- [TASKS TO PERFORM]:
(a) In the text on vehicle attitude, what name is given to the integrated field that studies sensors, actuators and algorithms together?
(b) Print the stretch of the vehicle attitude text from "Controlling vehicle attitude" through "and Control (GNC).", word for word.

[EXTRACTED TEXT — start]

The attitude of a vehicle is its orientation with respect to a defined frame of reference.

Attitude dynamics is the modeling of the changing position and orientation of a vehicle, due to external forces acting on the body. Attitude control is the purposeful manipulation of controllable external forces (using vehicle actuators) to establish a desired attitude, whereas attitude determination is the utilization of vehicle sensors to ascertain the current vehicle attitude.

Mathematical and physical treatment of the basic aspects of these topics is well-developed, but the field is quite active with respect to advanced topics and applications.

Attitude Control

Attitude control is the exercise of control over the orientation of an object with respect to an inertial frame of reference or another entity (the celestial sphere, certain fields, nearby objects, ...).

Controlling vehicle attitude requires sensors to measure vehicle attitude, actuators to apply the torques needed to re-orient the vehicle to a desired attitude, and algorithms to command the actuators based on (1) sensor measurements of the current attitude and (2) specification of a desired attitude. The integrated field that studies the combination of sensors, actuators and algorithms is called Guidance, Navigation and Control (GNC).

Sensors

Relative attitude sensors

Many sensors generate outputs that reflect the rate of change in attitude, these require a known initial attitude, or external information to use them to determine attitude. Many of this class of sensor have some noise, leading to inaccuracies if not corrected by absolute attitude sensors.

[EXTRACTED TEXT — finish]
[DATASET ENTRIES — start]

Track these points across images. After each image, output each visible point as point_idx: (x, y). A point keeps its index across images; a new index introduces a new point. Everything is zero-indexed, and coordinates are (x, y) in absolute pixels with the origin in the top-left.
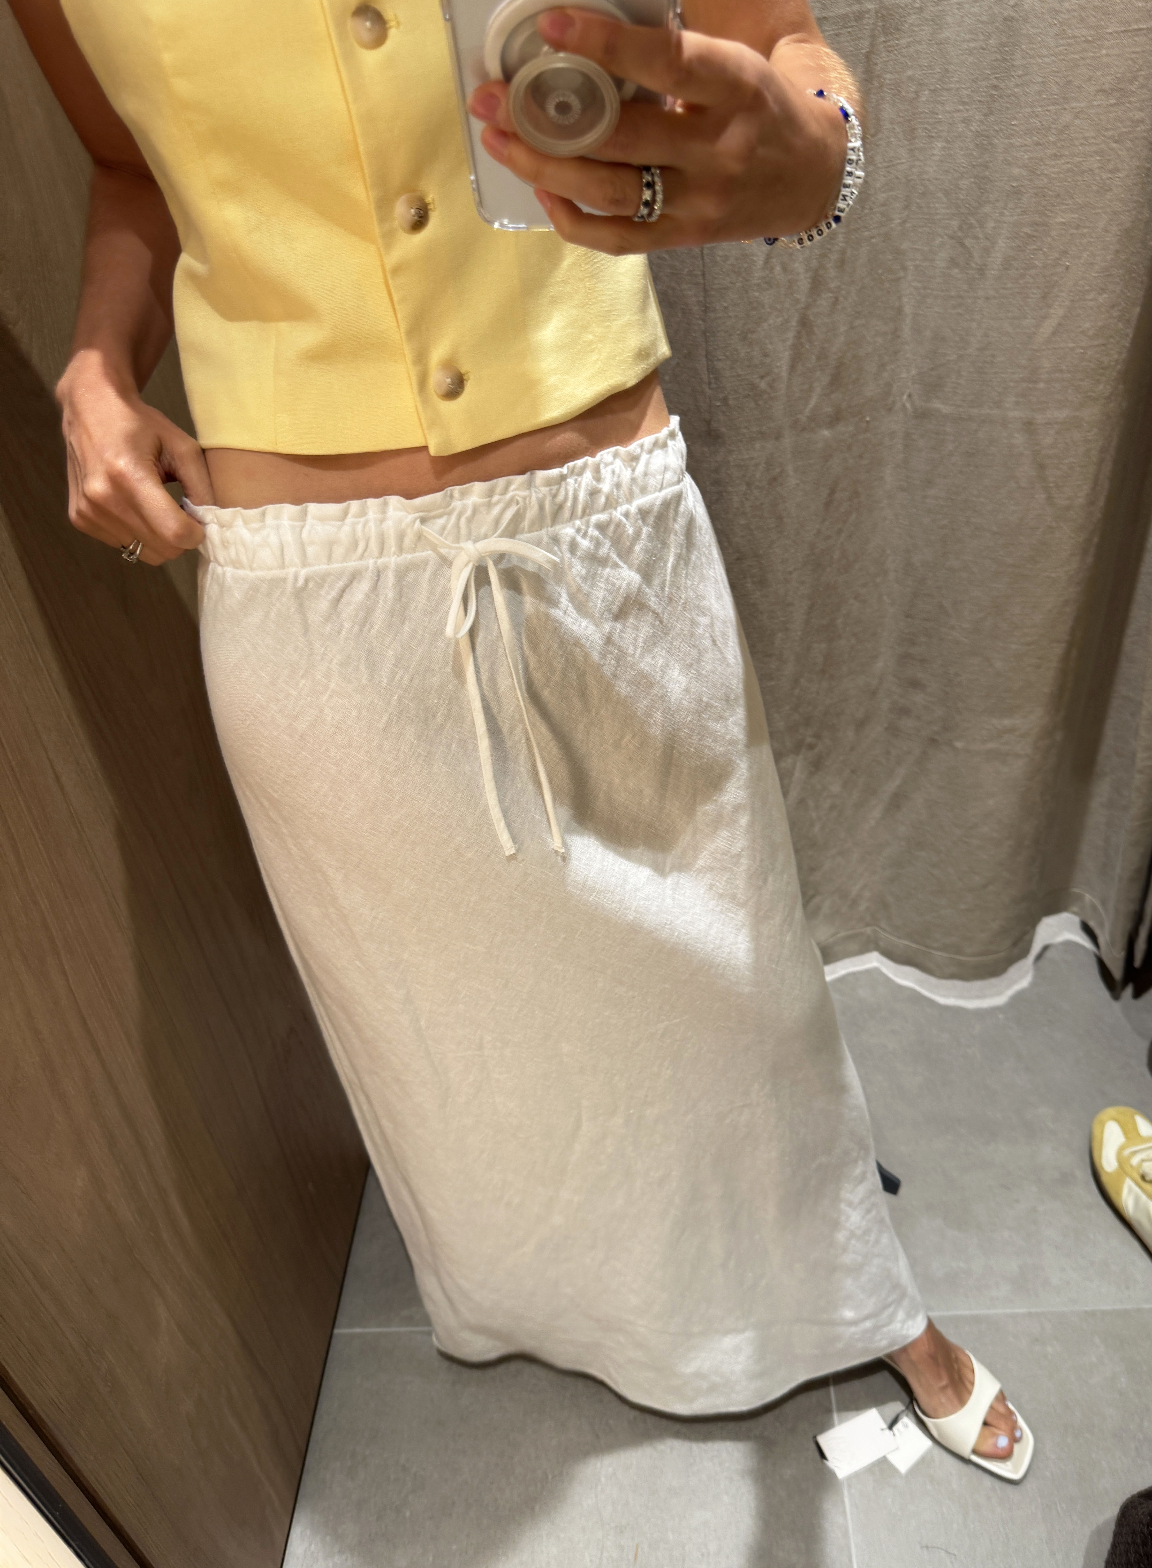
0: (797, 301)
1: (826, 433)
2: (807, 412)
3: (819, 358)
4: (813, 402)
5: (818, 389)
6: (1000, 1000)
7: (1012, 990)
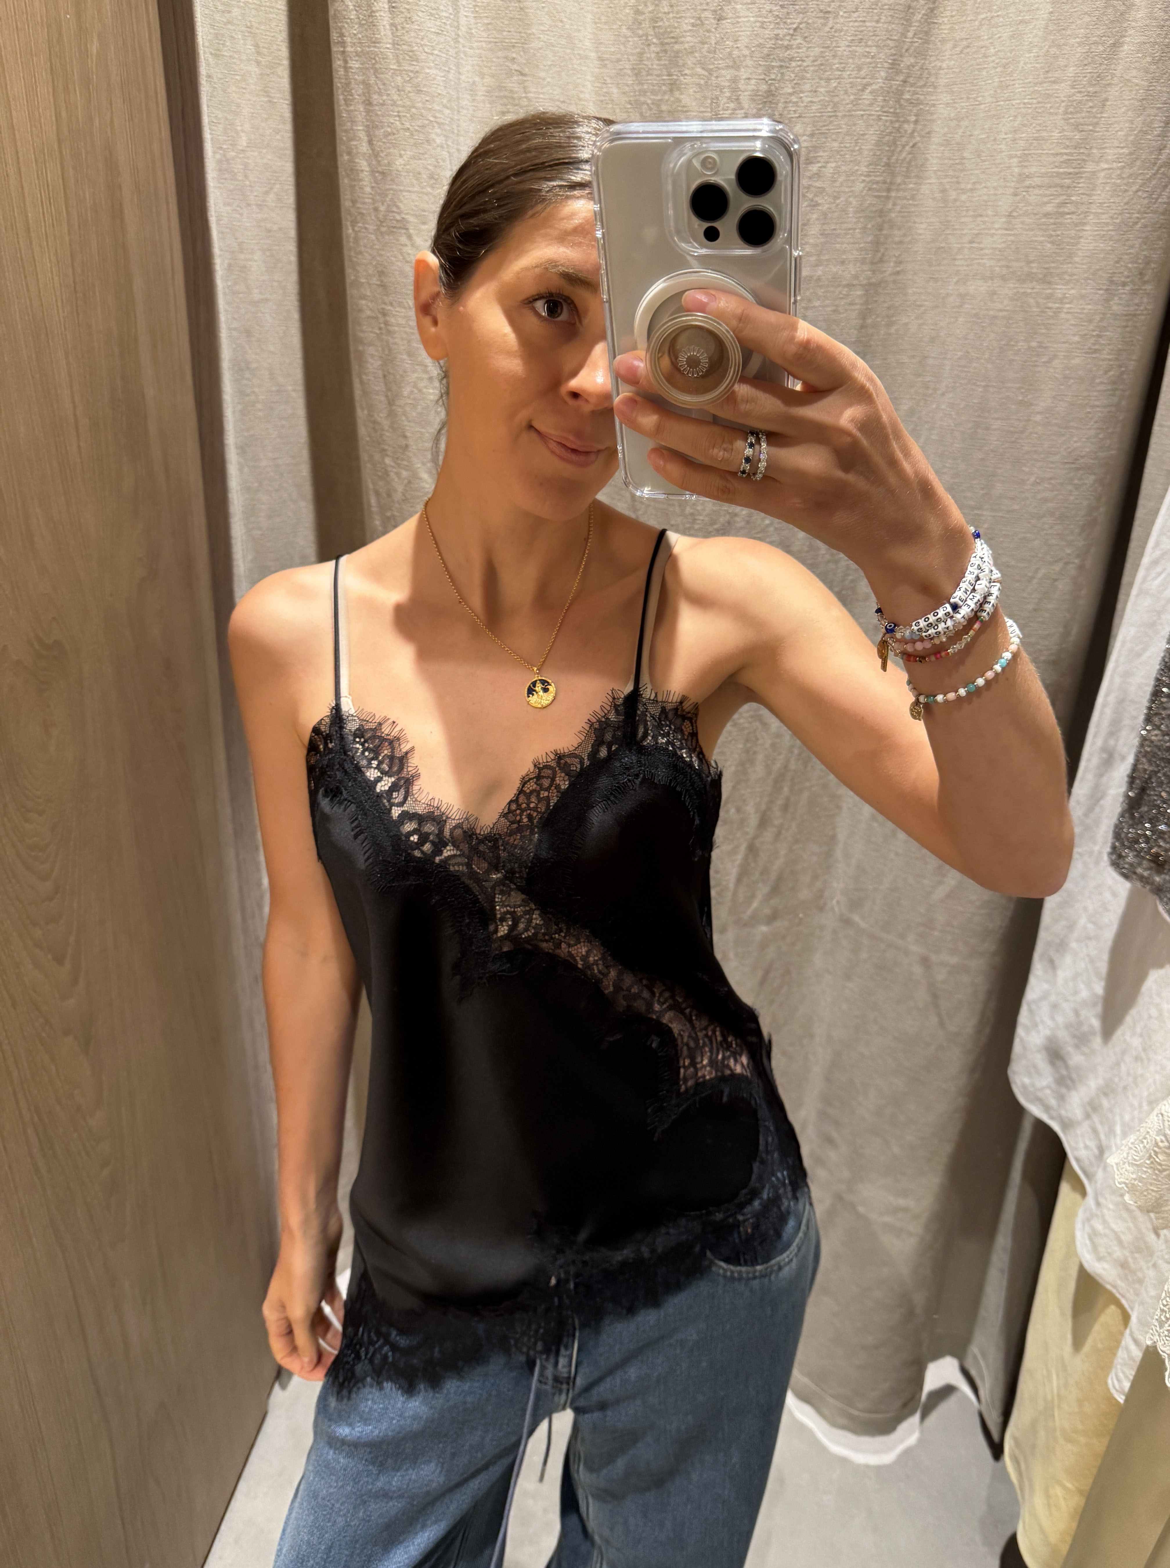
0: (747, 833)
1: (764, 929)
2: (749, 912)
3: (762, 874)
4: (755, 904)
5: (760, 896)
6: (888, 1458)
7: (900, 1448)
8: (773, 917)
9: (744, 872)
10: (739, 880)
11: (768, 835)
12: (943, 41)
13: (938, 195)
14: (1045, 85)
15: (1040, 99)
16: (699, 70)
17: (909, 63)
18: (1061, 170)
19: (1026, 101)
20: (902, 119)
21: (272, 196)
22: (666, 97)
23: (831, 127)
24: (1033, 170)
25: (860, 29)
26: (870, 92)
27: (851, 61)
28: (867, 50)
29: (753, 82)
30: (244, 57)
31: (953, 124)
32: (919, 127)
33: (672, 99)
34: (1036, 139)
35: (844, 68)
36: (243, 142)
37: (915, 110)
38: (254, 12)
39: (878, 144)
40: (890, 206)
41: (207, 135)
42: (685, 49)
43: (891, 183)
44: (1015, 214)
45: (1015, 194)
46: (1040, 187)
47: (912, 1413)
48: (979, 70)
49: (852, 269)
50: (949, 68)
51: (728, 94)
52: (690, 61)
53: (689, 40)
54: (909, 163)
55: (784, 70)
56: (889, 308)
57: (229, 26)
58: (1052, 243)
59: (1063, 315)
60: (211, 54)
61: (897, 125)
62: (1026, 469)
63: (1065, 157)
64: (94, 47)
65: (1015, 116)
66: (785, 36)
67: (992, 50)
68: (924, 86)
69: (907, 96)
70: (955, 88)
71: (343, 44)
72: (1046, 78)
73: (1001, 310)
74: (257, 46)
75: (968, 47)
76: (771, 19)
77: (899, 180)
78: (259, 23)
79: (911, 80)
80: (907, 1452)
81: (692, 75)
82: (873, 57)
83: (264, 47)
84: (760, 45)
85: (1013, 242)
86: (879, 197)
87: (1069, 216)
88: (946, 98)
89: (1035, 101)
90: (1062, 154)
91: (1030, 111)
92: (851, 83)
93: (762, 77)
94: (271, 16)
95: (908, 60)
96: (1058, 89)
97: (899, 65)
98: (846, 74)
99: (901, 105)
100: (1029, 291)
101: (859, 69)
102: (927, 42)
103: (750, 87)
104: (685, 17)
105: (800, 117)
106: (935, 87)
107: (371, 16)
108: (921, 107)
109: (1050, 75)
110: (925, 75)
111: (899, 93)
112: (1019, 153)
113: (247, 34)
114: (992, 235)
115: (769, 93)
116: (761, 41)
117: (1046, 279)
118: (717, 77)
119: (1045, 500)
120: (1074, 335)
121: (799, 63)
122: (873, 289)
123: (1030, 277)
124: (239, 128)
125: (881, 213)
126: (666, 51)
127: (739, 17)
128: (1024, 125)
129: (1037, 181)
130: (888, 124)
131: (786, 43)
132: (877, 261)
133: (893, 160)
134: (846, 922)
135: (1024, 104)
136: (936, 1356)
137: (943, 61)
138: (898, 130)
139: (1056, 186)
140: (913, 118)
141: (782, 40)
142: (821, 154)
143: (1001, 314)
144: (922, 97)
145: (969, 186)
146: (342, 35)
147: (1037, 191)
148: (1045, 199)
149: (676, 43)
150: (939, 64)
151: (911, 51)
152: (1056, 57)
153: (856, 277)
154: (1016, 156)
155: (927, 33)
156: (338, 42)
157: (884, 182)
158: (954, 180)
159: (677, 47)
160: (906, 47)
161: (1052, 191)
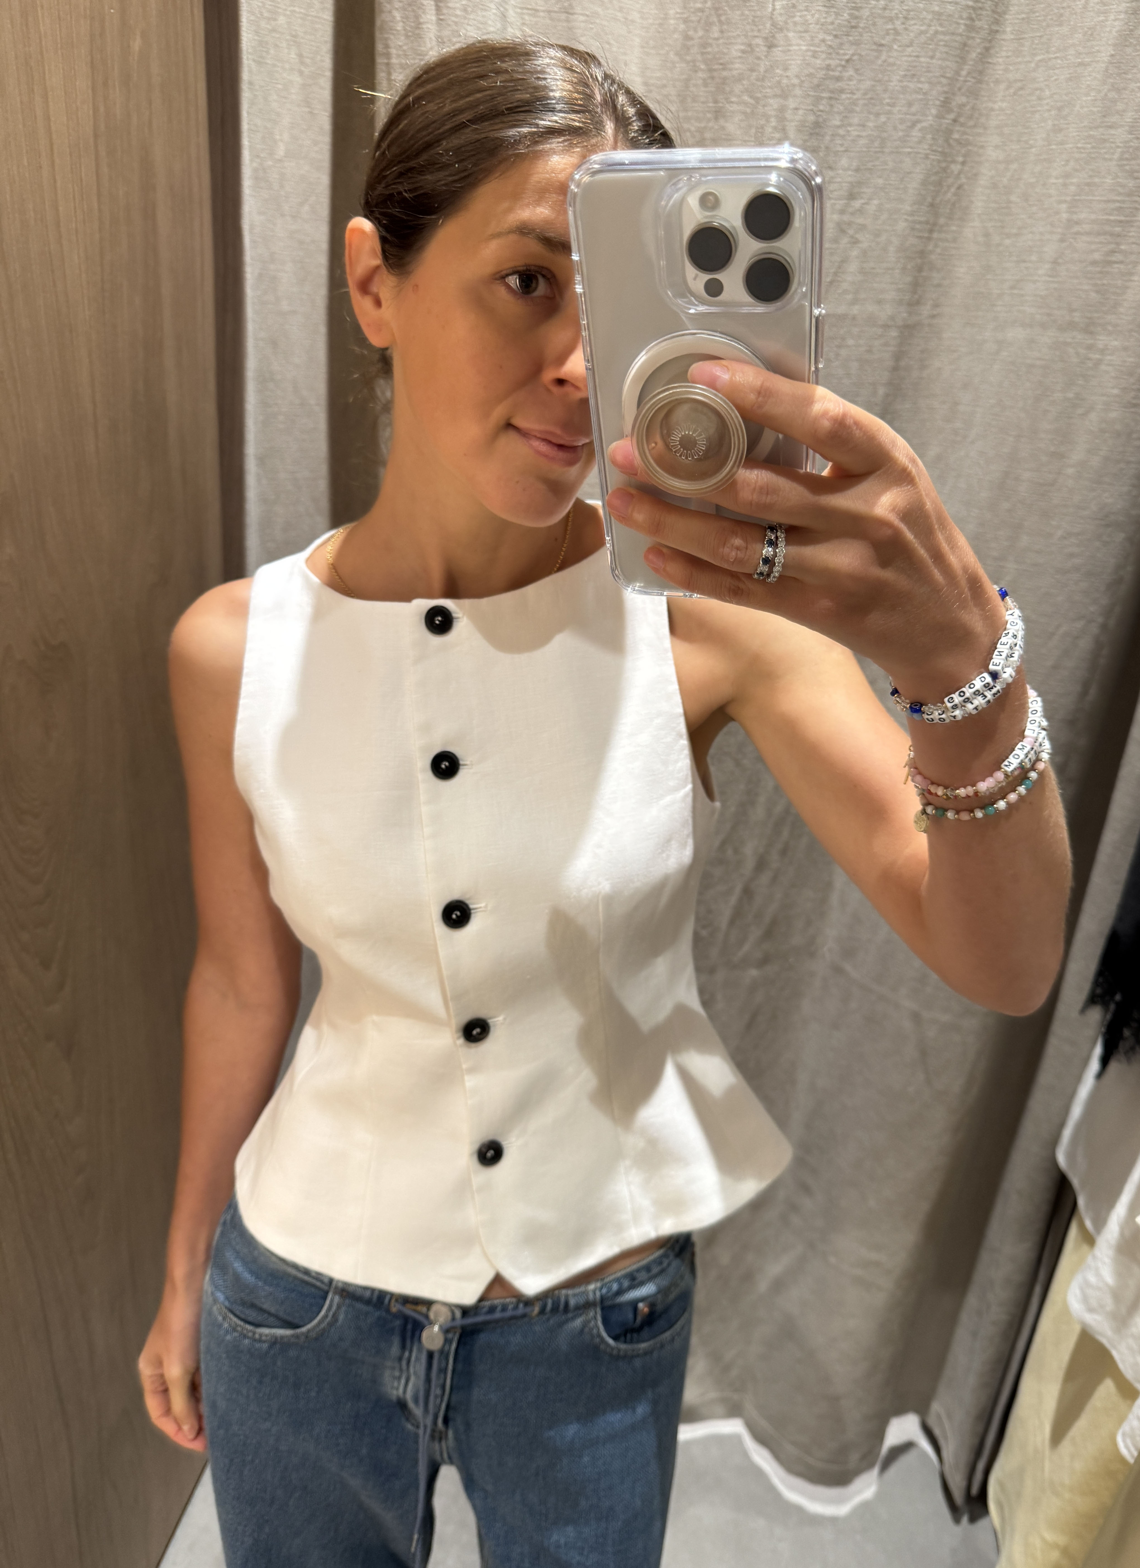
0: (743, 875)
2: (740, 955)
3: (756, 917)
5: (752, 939)
6: (843, 1510)
7: (857, 1500)
8: (765, 961)
9: (737, 914)
10: (732, 923)
11: (765, 879)
12: (997, 82)
13: (981, 239)
14: (1101, 130)
15: (1094, 144)
16: (746, 98)
17: (960, 102)
18: (1112, 218)
19: (1079, 145)
20: (949, 159)
21: (306, 208)
22: (710, 124)
23: (877, 163)
24: (1082, 216)
25: (915, 64)
26: (920, 130)
27: (902, 96)
28: (920, 85)
29: (801, 112)
30: (287, 66)
31: (1002, 167)
32: (966, 168)
33: (716, 127)
34: (1088, 184)
35: (894, 103)
36: (281, 151)
37: (963, 151)
38: (300, 21)
39: (924, 183)
40: (930, 248)
41: (245, 142)
42: (733, 76)
43: (935, 224)
44: (1060, 261)
45: (1062, 240)
46: (1088, 234)
47: (870, 1466)
48: (1034, 112)
49: (889, 310)
50: (1002, 109)
51: (774, 124)
52: (738, 88)
53: (738, 67)
54: (954, 204)
55: (833, 102)
56: (922, 352)
57: (274, 34)
58: (1097, 292)
59: (1103, 367)
60: (254, 60)
61: (944, 165)
62: (1054, 523)
63: (1117, 205)
64: (137, 44)
65: (1068, 161)
66: (837, 66)
67: (1047, 93)
68: (975, 126)
69: (956, 136)
70: (1006, 130)
71: (388, 55)
72: (1103, 122)
73: (1040, 359)
74: (300, 56)
75: (1022, 88)
76: (823, 48)
77: (942, 221)
78: (305, 33)
79: (962, 120)
80: (865, 1506)
81: (738, 103)
82: (925, 94)
83: (308, 58)
84: (810, 75)
85: (1055, 289)
86: (920, 237)
87: (1116, 266)
88: (995, 140)
89: (1089, 146)
90: (1114, 201)
91: (1083, 155)
92: (901, 119)
93: (811, 107)
94: (317, 26)
95: (960, 99)
96: (1114, 135)
97: (951, 103)
98: (896, 110)
99: (949, 145)
100: (1069, 340)
101: (910, 104)
102: (980, 82)
103: (798, 118)
104: (736, 43)
105: (846, 151)
106: (985, 128)
107: (418, 28)
108: (970, 148)
109: (1106, 120)
110: (976, 115)
111: (949, 132)
112: (1069, 198)
113: (292, 43)
114: (1035, 282)
115: (817, 124)
116: (812, 71)
117: (1088, 329)
118: (764, 106)
119: (1072, 555)
120: (1113, 388)
121: (848, 96)
122: (908, 330)
123: (1071, 326)
124: (278, 137)
125: (922, 253)
126: (713, 78)
127: (790, 45)
128: (1076, 170)
129: (1087, 227)
130: (935, 163)
131: (837, 74)
132: (914, 304)
133: (938, 200)
134: (838, 970)
135: (1077, 148)
136: (900, 1411)
137: (995, 102)
138: (945, 170)
139: (1105, 233)
140: (961, 159)
141: (833, 70)
142: (865, 190)
143: (1038, 363)
144: (971, 138)
145: (1014, 231)
146: (387, 46)
147: (1085, 238)
148: (1093, 247)
149: (724, 69)
150: (990, 105)
151: (963, 90)
152: (1114, 101)
153: (892, 318)
154: (1065, 201)
155: (981, 73)
156: (384, 54)
157: (927, 223)
158: (999, 224)
159: (725, 73)
160: (958, 85)
161: (1101, 238)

[DATASET ENTRIES — finish]

- [TASK SOLUTIONS]:
(a) Guidance, Navigation and Control (GNC).

(b)
Controlling vehicle attitude requires sensors to measure vehicle attitude, actuators to apply the torques needed to re-orient the vehicle to a desired attitude, and algorithms to command the actuators based on (1) sensor measurements of the current attitude and (2) specification of a desired attitude. The integrated field that studies the combination of sensors, actuators and algorithms is called Guidance, Navigation and Control (GNC).